*** SOURCE MATERIAL ***
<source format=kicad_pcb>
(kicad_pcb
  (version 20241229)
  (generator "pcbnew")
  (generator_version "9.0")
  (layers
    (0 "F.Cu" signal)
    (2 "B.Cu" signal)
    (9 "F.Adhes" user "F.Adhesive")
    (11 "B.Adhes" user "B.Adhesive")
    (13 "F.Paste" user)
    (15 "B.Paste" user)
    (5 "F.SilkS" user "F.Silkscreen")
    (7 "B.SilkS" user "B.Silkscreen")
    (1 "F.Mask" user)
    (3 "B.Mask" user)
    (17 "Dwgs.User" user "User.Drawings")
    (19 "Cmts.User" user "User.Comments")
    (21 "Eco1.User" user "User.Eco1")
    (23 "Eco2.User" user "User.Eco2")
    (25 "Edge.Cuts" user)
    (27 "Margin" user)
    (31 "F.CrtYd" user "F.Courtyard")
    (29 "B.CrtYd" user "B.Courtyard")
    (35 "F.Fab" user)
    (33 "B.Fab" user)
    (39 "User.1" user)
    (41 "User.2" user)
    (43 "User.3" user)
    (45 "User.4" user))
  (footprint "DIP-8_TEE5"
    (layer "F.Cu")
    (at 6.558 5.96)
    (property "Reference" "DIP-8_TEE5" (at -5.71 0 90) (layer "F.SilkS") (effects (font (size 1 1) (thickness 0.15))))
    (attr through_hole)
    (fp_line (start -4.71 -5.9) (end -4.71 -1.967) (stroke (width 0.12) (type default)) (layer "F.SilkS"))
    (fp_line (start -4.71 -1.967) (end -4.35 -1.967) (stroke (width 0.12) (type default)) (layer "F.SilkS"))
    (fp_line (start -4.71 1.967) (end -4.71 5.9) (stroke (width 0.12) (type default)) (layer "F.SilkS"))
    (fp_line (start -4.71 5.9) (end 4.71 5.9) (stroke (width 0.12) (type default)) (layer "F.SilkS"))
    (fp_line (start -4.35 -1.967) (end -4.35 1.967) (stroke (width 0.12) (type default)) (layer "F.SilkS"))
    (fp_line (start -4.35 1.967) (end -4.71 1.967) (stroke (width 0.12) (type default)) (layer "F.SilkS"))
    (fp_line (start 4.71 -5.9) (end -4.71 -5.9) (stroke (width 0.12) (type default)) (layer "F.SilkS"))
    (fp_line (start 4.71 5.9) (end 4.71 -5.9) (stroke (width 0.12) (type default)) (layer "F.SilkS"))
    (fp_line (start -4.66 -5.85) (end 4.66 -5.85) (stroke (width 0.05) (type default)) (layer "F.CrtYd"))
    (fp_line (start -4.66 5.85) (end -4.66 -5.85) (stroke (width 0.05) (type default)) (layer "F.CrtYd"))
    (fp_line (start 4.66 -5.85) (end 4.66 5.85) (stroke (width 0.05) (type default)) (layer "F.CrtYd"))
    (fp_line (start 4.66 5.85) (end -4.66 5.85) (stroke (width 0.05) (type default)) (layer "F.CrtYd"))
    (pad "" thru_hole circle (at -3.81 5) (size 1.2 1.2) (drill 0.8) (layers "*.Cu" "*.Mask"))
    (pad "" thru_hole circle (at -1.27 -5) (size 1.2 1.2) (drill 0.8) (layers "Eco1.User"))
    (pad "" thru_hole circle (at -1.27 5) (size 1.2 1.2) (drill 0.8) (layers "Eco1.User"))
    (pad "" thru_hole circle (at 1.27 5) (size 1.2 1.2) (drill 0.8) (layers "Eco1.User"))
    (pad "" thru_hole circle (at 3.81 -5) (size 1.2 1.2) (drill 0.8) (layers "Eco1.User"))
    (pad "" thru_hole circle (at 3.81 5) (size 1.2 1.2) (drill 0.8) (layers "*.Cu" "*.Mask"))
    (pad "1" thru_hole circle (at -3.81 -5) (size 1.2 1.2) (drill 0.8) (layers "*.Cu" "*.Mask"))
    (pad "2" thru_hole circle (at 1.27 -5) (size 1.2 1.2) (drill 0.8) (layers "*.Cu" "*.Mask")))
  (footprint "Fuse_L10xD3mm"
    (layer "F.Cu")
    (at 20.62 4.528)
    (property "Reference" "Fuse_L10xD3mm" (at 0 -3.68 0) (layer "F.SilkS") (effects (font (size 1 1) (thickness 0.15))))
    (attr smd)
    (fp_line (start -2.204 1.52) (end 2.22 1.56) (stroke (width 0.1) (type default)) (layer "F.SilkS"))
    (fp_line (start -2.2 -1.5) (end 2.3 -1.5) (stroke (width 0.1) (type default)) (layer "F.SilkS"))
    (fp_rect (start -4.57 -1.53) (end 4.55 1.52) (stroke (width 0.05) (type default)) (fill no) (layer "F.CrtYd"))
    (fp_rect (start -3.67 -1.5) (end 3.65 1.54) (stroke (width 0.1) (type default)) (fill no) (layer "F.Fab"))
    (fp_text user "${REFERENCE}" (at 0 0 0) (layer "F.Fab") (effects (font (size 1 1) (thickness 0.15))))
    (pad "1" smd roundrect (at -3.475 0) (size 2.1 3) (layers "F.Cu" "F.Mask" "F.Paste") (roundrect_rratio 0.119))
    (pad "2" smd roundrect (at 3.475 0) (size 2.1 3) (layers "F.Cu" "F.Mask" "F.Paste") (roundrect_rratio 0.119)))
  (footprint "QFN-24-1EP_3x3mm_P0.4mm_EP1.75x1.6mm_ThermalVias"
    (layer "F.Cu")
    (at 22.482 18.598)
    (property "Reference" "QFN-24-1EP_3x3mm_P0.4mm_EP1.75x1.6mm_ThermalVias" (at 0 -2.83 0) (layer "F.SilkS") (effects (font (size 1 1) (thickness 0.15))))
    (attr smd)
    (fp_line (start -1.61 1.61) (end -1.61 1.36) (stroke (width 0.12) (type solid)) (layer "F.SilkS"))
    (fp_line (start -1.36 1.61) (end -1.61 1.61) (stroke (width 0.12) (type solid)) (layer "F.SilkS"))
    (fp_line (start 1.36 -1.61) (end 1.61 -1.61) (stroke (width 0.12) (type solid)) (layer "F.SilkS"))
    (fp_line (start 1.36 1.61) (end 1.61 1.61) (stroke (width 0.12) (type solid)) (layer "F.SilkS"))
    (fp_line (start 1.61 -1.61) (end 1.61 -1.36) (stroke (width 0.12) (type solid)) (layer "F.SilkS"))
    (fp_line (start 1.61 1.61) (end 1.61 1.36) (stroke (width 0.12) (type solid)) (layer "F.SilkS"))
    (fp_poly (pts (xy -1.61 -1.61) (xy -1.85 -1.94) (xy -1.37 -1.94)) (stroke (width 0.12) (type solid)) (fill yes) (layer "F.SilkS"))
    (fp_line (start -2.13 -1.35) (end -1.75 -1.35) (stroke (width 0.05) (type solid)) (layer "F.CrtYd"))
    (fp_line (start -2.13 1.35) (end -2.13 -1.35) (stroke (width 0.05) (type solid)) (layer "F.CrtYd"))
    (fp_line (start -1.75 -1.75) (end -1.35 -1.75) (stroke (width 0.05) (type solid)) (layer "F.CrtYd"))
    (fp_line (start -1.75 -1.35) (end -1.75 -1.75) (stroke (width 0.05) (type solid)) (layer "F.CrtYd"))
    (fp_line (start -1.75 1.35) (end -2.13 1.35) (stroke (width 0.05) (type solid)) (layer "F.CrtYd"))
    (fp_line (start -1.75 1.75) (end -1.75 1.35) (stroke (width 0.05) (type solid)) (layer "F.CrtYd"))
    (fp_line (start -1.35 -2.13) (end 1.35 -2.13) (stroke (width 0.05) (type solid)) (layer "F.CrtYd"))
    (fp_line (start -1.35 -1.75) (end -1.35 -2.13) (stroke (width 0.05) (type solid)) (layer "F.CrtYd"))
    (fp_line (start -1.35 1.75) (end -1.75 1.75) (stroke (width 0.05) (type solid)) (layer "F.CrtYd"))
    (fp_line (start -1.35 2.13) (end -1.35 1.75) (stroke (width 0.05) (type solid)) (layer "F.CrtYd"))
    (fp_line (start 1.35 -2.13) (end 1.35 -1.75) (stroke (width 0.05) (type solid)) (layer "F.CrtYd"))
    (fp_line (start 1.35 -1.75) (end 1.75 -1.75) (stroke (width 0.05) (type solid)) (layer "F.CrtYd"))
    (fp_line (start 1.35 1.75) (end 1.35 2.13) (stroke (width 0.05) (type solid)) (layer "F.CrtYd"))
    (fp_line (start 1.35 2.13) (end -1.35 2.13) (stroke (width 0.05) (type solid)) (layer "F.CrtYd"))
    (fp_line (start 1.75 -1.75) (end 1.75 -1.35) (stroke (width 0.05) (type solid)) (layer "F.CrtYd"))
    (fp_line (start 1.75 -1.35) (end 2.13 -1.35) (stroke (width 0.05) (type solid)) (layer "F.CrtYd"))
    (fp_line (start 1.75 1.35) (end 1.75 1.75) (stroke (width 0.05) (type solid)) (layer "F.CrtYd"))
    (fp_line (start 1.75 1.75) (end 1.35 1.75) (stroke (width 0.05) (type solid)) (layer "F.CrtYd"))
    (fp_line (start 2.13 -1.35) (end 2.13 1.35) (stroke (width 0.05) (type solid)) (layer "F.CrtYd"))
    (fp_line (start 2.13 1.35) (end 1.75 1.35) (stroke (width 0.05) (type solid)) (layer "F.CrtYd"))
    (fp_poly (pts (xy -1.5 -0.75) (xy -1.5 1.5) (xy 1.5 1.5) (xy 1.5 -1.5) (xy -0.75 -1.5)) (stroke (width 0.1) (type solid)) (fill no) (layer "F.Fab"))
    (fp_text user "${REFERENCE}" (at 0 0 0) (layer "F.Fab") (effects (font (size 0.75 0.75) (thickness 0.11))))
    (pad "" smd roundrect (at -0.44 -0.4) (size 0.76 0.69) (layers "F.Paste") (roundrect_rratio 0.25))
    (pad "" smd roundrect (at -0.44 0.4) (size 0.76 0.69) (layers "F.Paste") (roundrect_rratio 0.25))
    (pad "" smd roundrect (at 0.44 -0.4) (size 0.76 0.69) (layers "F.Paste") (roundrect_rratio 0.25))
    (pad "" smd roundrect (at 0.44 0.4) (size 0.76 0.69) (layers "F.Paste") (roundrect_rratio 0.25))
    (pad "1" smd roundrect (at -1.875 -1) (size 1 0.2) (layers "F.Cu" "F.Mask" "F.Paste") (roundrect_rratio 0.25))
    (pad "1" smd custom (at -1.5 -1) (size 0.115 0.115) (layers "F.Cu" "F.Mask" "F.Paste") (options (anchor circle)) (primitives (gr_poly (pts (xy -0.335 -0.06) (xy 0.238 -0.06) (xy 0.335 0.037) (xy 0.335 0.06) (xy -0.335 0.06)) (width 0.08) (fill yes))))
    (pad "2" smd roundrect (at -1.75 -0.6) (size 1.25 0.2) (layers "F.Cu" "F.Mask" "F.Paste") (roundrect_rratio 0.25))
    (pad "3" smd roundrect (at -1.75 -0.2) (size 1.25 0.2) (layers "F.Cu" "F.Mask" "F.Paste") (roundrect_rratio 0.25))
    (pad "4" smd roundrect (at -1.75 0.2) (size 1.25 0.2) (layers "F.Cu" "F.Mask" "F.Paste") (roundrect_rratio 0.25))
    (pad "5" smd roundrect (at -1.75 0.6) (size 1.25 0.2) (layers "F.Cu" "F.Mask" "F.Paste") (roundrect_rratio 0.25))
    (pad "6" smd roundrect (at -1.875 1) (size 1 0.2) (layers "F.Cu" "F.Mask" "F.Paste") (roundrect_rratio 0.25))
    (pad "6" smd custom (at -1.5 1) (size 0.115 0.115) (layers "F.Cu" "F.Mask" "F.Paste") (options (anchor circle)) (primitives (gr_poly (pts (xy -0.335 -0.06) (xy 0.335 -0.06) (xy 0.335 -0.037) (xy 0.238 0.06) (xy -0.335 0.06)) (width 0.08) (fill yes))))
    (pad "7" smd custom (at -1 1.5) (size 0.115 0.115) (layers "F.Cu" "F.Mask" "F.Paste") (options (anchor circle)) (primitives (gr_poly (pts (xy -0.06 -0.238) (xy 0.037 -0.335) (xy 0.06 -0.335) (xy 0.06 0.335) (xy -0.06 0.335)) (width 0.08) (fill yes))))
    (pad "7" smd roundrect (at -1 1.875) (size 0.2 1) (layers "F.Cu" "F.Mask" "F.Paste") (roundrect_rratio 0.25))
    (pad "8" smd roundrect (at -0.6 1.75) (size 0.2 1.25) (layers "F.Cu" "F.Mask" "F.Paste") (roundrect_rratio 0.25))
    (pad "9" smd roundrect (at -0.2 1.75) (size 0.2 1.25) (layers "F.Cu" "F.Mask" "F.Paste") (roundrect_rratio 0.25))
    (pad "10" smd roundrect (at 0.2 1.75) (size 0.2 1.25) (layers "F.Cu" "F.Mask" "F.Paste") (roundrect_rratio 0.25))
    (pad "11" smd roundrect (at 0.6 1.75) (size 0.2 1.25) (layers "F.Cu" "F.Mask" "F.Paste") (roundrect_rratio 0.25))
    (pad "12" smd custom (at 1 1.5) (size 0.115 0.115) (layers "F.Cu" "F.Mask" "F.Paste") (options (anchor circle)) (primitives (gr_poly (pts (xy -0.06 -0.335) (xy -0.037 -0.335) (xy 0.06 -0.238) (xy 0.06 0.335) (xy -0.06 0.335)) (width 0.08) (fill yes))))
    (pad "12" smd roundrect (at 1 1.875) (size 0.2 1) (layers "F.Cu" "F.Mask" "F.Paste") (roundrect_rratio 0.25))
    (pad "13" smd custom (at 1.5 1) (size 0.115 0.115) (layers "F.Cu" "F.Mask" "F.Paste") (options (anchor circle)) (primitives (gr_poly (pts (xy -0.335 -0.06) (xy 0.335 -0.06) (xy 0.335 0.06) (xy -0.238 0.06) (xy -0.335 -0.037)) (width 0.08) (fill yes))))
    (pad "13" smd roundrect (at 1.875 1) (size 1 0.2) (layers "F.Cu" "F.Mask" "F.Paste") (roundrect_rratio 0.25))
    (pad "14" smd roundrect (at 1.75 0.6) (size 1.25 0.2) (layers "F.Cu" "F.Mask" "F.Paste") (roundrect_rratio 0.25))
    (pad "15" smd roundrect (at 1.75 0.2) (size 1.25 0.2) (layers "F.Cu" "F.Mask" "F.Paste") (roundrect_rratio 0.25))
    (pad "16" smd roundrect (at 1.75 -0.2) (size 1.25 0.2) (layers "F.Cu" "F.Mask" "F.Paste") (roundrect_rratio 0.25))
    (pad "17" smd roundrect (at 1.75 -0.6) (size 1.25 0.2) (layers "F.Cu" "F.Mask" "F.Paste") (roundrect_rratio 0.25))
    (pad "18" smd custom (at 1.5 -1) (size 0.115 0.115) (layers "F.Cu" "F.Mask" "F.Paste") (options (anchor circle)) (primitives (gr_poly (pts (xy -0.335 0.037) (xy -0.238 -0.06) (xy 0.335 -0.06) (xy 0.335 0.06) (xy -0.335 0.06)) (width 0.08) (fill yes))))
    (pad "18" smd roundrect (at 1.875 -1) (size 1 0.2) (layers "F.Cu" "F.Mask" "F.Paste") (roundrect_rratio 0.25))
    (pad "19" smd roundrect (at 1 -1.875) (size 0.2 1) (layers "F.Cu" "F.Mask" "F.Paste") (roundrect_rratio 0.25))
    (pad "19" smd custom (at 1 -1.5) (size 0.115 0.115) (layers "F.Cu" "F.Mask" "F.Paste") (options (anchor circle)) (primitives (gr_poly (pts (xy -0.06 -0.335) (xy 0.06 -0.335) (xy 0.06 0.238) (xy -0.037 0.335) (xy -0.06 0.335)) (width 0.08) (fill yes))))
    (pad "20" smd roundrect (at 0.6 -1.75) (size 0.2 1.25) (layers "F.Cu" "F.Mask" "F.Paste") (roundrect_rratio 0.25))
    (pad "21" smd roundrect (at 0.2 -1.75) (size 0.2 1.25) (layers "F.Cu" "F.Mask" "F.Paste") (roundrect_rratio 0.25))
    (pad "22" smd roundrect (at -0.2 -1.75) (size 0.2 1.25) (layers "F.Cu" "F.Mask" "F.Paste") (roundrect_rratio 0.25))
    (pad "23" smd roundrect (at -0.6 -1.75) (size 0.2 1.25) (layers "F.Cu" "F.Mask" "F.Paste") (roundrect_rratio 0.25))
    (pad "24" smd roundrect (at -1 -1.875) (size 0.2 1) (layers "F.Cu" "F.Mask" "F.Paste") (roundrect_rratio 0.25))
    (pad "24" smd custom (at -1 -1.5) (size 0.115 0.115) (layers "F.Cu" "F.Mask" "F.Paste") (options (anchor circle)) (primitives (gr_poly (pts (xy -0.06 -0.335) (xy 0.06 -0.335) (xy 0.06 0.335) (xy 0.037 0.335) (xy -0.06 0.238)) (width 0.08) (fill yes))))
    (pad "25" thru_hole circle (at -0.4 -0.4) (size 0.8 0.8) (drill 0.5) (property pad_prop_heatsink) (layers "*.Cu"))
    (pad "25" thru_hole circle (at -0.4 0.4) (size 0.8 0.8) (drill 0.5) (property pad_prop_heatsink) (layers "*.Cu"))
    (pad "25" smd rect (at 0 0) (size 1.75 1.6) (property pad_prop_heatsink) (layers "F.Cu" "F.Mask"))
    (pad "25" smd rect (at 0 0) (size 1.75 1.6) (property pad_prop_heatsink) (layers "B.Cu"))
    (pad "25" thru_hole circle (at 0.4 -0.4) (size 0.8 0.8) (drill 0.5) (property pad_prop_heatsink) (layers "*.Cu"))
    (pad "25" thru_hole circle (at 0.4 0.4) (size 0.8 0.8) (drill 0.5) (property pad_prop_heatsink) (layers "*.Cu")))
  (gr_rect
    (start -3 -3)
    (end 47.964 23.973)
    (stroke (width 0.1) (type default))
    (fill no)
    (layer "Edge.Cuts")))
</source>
*** End of SOURCE MATERIAL ***
_TO DO_
There is a line with "(at 6.558 5.96)" and a line with "(fp_line (start -4.71 5.9)" above. Copy exactly those two lines and all lines between them, with nothing else.

_YOUR RESPONSE_
    (at 6.558 5.96)
    (property "Reference" "DIP-8_TEE5" (at -5.71 0 90) (layer "F.SilkS") (effects (font (size 1 1) (thickness 0.15))))
    (attr through_hole)
    (fp_line (start -4.71 -5.9) (end -4.71 -1.967) (stroke (width 0.12) (type default)) (layer "F.SilkS"))
    (fp_line (start -4.71 -1.967) (end -4.35 -1.967) (stroke (width 0.12) (type default)) (layer "F.SilkS"))
    (fp_line (start -4.71 1.967) (end -4.71 5.9) (stroke (width 0.12) (type default)) (layer "F.SilkS"))
    (fp_line (start -4.71 5.9) (end 4.71 5.9) (stroke (width 0.12) (type default)) (layer "F.SilkS"))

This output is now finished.